In the eastern Indian state of Odisha, 29 percent of children under six years of age are stunted from nutrient-poor diets, and the government is working to improve nutrition across the state.

Odisha is the fourth largest fish producing state in India with 873,000 metric tons annually, yet this fish rarely reaches the most vulnerable consumers. The state nutrition program and national dietary guidelines aim to improve the accessibility and consumption of fish via school feeding programs and educational outreach strategies on the benefits of fish. 

A total of 4.24 million children under six years of age along with pregnant and nursing women are registered under the Supplementary Nutrition Program whereby beneficiaries are provided Hot Cooked Meals (HCM) and Take Home Ration (THR).

Padiyar shared how fish-based nutrition was included in the State Nutrition Strategy (SOPAN) in March 2020 after WorldFish was invited by the Women and Children Department (WCD) to be a member in the State Technical Advisory Group (TAG) on Nutrition.

A pilot project was initiated in 50 Anganwadi childcare centers located in rural India to improve the dietary diversity and micronutrient intakes of women and children through the introduction of fish and fish-based products. The project also aimed to test the acceptability of dried fish products by tribal community and Anganwadi workers.

Each child received HCM supplemented with 8 grams of fish powder per day for five days in a week whereas each adult under THR consumed 40 grams of dried fish for three days in a week.

As a result of the pilot, the women and children at the participating Anganwadi centers had healthier eating habits and enhanced dietary diversity and micronutrient intake. Apart from that, the taste and ease-of-use of the dried fish products were also culturally appropriate and well accepted.

◆ **DATA EXCERPTS**
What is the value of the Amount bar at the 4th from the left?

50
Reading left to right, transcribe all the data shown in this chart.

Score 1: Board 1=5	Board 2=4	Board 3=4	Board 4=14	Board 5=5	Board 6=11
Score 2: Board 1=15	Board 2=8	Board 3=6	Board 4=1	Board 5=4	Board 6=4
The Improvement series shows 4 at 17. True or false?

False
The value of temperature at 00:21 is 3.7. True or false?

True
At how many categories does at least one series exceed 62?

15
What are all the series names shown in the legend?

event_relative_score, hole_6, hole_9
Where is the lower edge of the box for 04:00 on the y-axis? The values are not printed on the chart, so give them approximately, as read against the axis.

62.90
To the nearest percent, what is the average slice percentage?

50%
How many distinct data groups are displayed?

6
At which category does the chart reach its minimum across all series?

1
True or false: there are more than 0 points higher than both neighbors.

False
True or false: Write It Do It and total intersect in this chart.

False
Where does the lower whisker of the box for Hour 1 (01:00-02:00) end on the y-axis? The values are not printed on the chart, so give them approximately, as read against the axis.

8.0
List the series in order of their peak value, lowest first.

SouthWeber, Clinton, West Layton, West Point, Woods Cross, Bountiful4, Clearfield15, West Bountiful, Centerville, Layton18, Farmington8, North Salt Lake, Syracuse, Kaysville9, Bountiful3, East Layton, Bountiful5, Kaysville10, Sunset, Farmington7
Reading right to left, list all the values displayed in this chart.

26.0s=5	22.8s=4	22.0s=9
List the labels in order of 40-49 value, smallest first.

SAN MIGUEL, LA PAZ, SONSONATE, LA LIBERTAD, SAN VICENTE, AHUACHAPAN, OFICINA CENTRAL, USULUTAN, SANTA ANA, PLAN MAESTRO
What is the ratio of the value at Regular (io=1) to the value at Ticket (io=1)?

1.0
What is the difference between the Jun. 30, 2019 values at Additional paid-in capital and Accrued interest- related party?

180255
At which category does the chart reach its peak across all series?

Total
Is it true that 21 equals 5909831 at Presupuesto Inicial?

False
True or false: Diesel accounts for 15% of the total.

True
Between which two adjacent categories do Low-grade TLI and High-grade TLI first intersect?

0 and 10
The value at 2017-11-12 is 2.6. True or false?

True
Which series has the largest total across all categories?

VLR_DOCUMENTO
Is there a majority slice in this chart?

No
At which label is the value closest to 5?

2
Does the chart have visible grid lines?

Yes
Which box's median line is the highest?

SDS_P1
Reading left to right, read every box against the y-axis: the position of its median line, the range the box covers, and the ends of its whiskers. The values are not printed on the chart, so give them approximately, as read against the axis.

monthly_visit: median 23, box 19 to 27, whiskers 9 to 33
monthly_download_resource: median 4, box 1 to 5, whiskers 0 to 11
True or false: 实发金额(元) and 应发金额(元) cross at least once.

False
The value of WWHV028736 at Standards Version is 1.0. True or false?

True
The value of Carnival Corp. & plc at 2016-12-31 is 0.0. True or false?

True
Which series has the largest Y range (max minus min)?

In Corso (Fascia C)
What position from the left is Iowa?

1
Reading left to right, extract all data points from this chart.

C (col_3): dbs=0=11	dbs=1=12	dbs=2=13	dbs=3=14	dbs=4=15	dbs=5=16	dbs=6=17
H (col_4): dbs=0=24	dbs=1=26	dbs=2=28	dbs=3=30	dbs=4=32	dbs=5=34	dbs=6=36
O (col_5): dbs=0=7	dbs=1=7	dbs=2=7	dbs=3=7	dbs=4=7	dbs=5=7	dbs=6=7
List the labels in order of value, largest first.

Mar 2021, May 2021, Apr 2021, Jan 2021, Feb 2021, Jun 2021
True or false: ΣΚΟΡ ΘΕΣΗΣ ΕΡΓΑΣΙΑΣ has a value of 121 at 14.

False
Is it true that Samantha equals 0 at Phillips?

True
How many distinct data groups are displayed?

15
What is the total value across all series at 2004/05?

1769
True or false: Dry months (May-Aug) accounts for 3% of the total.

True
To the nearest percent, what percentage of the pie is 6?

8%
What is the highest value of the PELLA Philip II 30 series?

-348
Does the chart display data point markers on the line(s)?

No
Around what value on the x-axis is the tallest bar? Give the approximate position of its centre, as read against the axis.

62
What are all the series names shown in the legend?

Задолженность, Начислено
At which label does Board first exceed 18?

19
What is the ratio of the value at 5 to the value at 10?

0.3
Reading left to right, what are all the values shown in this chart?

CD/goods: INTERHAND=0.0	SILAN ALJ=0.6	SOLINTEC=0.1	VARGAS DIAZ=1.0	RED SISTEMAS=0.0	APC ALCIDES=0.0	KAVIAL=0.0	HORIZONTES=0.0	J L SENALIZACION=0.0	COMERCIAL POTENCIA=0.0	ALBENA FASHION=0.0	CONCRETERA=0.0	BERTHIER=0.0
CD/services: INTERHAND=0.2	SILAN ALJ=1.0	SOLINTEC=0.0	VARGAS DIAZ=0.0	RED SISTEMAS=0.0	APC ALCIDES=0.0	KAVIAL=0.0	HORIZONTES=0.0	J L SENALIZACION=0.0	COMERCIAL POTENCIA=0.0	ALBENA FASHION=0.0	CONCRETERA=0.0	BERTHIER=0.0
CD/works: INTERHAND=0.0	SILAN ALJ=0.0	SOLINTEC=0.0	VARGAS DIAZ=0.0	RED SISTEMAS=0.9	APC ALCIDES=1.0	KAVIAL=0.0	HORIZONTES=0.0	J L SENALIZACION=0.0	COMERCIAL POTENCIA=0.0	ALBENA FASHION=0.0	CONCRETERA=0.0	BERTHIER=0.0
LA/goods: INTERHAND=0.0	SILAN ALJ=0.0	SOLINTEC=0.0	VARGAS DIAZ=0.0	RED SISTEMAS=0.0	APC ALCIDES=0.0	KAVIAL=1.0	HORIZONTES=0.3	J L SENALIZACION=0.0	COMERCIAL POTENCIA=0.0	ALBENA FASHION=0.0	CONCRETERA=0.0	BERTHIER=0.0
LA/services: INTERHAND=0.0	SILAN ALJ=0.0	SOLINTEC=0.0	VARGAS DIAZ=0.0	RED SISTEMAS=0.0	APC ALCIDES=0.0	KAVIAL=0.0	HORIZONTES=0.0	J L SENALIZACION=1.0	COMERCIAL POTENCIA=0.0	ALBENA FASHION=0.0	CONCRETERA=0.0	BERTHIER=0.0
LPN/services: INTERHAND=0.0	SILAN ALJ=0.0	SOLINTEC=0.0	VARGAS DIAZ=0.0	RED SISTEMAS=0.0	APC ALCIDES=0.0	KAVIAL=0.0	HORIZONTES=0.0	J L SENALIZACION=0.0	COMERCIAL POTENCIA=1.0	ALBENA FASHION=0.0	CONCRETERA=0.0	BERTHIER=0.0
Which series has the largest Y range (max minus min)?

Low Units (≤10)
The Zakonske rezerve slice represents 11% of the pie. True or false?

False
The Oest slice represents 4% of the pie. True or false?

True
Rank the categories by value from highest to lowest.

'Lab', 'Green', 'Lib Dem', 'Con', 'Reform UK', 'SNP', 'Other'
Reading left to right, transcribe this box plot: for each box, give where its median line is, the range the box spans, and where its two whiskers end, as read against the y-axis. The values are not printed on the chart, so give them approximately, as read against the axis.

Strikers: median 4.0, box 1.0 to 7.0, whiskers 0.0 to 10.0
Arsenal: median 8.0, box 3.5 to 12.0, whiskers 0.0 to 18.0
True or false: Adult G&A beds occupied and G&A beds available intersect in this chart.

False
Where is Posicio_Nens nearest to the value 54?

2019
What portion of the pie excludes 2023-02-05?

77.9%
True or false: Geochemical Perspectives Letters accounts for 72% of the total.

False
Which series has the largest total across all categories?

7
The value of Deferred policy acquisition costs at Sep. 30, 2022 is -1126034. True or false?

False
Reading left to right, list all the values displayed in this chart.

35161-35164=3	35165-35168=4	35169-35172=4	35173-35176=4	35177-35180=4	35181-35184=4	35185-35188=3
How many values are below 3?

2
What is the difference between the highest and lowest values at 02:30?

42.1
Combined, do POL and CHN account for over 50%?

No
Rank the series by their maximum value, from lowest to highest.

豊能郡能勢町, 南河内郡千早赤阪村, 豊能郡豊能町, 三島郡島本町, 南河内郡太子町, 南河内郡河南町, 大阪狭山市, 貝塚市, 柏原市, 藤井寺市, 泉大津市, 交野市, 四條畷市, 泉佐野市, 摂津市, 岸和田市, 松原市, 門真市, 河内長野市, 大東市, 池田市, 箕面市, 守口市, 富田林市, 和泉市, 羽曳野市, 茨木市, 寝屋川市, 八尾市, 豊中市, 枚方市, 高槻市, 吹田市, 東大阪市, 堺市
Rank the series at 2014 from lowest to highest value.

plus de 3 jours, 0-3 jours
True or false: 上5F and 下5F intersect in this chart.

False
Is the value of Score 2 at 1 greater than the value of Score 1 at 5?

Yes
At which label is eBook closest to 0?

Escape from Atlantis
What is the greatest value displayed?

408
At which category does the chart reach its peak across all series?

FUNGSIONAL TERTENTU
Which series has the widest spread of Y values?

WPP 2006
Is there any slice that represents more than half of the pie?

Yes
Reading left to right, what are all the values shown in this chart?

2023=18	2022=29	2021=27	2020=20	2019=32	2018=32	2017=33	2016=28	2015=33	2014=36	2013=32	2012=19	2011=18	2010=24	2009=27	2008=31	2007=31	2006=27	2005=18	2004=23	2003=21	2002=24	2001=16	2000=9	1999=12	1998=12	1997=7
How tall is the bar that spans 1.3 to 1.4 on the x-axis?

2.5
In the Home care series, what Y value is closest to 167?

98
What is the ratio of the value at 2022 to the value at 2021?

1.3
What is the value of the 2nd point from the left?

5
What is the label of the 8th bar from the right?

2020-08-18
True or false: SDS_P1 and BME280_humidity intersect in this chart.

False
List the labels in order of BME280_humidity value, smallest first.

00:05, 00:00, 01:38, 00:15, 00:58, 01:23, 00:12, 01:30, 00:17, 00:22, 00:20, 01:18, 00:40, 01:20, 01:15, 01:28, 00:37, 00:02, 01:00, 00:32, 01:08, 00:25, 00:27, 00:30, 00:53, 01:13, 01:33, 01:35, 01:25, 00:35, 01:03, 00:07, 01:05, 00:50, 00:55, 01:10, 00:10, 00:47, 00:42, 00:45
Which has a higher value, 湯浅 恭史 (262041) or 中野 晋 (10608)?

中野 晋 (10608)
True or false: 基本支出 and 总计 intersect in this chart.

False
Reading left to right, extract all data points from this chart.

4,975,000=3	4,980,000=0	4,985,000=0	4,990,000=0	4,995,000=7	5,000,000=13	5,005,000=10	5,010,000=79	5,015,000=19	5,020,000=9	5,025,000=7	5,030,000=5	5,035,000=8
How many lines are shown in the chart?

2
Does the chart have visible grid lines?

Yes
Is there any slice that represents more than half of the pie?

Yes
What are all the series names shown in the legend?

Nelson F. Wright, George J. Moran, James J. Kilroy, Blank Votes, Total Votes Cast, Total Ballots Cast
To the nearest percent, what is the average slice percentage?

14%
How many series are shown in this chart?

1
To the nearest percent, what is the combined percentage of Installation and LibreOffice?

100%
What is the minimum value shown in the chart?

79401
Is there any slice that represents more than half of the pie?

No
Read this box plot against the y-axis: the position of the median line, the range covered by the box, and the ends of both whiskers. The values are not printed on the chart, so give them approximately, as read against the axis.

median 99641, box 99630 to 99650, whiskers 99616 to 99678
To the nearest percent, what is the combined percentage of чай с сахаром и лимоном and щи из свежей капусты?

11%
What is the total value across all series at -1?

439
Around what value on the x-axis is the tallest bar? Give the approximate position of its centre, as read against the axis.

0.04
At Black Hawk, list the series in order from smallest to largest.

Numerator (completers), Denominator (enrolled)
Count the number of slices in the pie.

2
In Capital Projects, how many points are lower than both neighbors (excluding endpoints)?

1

◆ **COMPLETE THE FOLLOWING**
1) In the Odisha passage, how many grams of fish powder did each child get per day on top of the hot cooked meals?
2) Please reproduce the Odisha passage from "A total of 4.24" to "Home Ration (THR).", word for word.

◆ **RESULTS OF THE EXERCISE**
1) 8 grams per day.

2)
A total of 4.24 million children under six years of age along with pregnant and nursing women are registered under the Supplementary Nutrition Program whereby beneficiaries are provided Hot Cooked Meals (HCM) and Take Home Ration (THR).